Getting Started
How context selection works
CodeLedger selects files deterministically — no LLMs, no embeddings, no sampling. Every selection decision is traceable to a score.
The selection pipeline
When you run codeledger activate --task "...", CodeLedger runs four stages in sequence:
- 1Score — Every file in the repo is scored against the task using a weighted sum of six factors (below).
- 2Select — Files are ranked by score. The top-N files that fit within the token budget (default: 8,000 tokens, max 25 files) are selected.
- 3Shadow expand — Up to 3 additional shadow files are added from the co-commit graph — files that historically change alongside the selected set.
- 4Excerpt — Files under 200 lines are included in full. Larger files receive tiered excerpts: the highest-scoring spans are expanded first.
Scoring factors
The composite score is a weighted sum of six signals. Weights are configurable in .codeledger/config.json under selector.weights.
Keyword match
weight 0.30Compound phrases extracted from your task prompt are matched against file content. Exact phrases score higher than partial matches. The phrase index is built during scan and updated incrementally.
Structural centrality
weight 0.25Files that import — or are imported by — many other files are scored higher. High-centrality files are more likely to be relevant to cross-cutting changes. Centrality is derived from the dependency graph.
Churn history
weight 0.20Files that change frequently tend to be relevant to active work. Churn is weighted by recency using a 60-day half-life — recent commits count more than old ones.
Recent touch
weight 0.15Files you have modified recently in this session, or files touched in the last few commits on the current branch, receive a boost. This keeps the bundle anchored to your current working context.
Test proximity
weight 0.07Files that have discovered test coverage, or that are co-located with test files, receive a small boost. The test map is built during scan from naming conventions and import analysis.
Shadow affinity
weight 0.03Files that historically co-commit with selected files are eligible for shadow inclusion. Co-commit affinity decays over time and is penalised for large commits to reduce noise.
Token budget
The default budget is 8,000 tokens and 25 files. CodeLedger stops adding files when either limit would be exceeded by the next candidate.

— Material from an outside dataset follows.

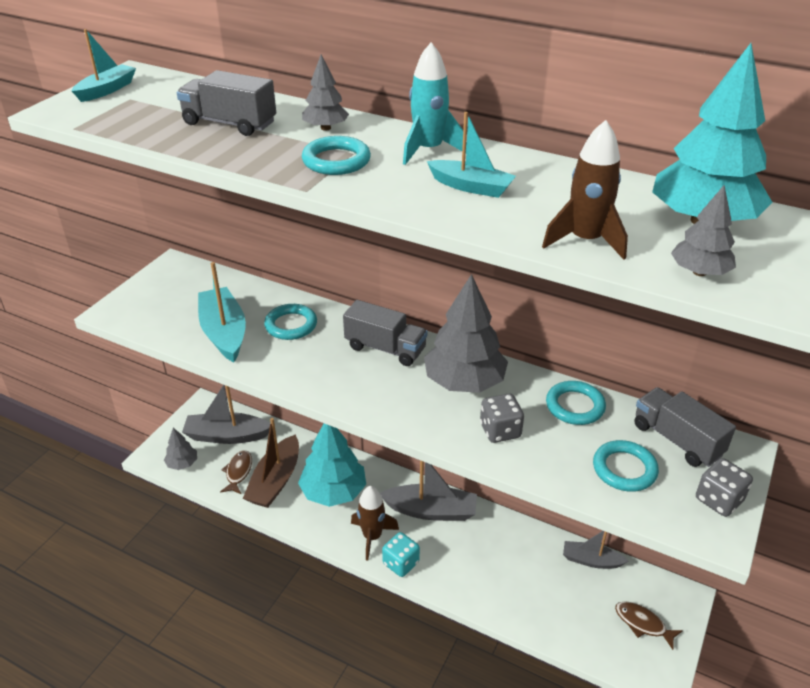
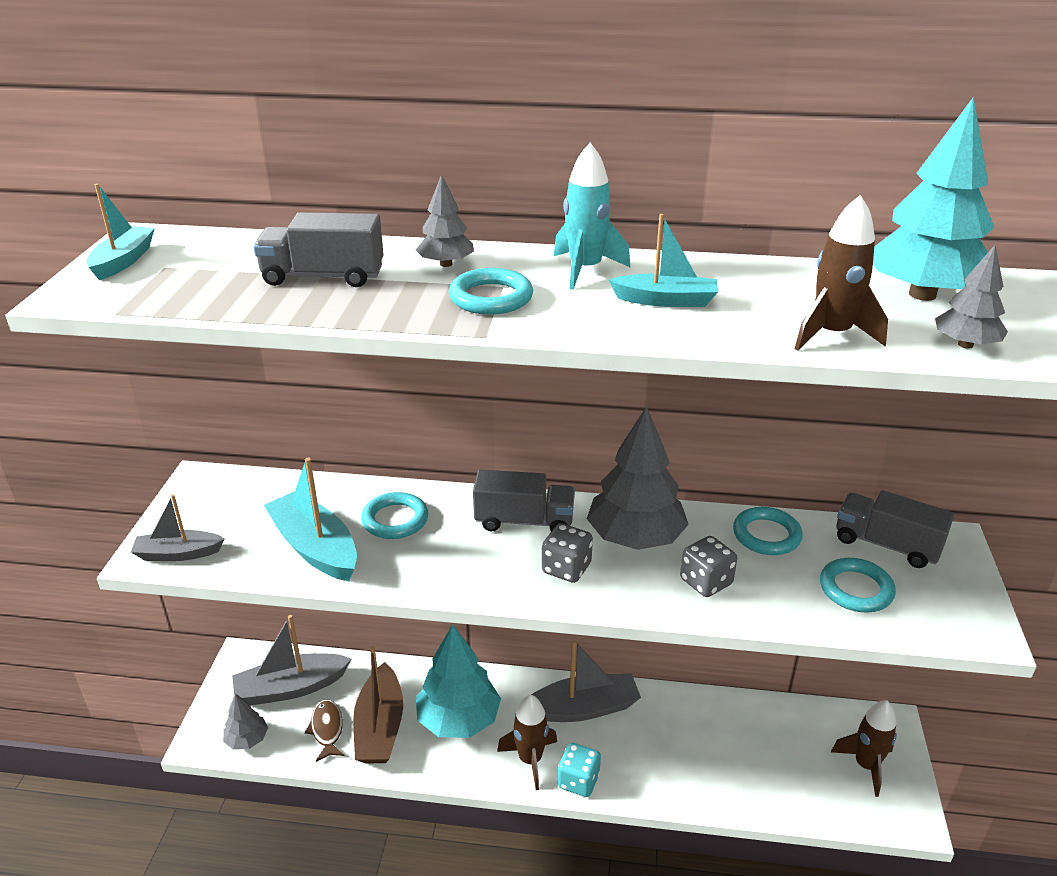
camera: 20 degrees left, 5 degrees down
grey boat [563,531,628,569] -> grey boat moved to [131,494,225,561]
brown fish [615,601,683,650] -> brown rocket [831,700,897,797]
grey dice [696,458,753,517] -> grey dice moved to [542,523,593,583]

Override either limit in your config:
// .codeledger/config.json
{
"selector": {
"default_budget": { "tokens": 12000, "max_files": 30 }
}
}Or per-activation with flags: --budget-tokens 12000 --budget-files 30.
Shadow files
Shadow files are additions beyond the scored top-N. They come from the temporal co-commit graph — pairs of files that have historically been committed together. If file A is in the bundle and file B has changed alongside A at least 3 times, B is a shadow candidate.
Intent sufficiency check
Before writing the bundle, CodeLedger runs an Intent Sufficiency Check (ISC) on your task prompt. If the task is vague or contradictory, you'll see a prompt health warning before activation completes — so you can refine the task rather than getting a low-quality bundle.
⚠ Prompt health: contradiction in task detected. Consider clarifying scope before activating.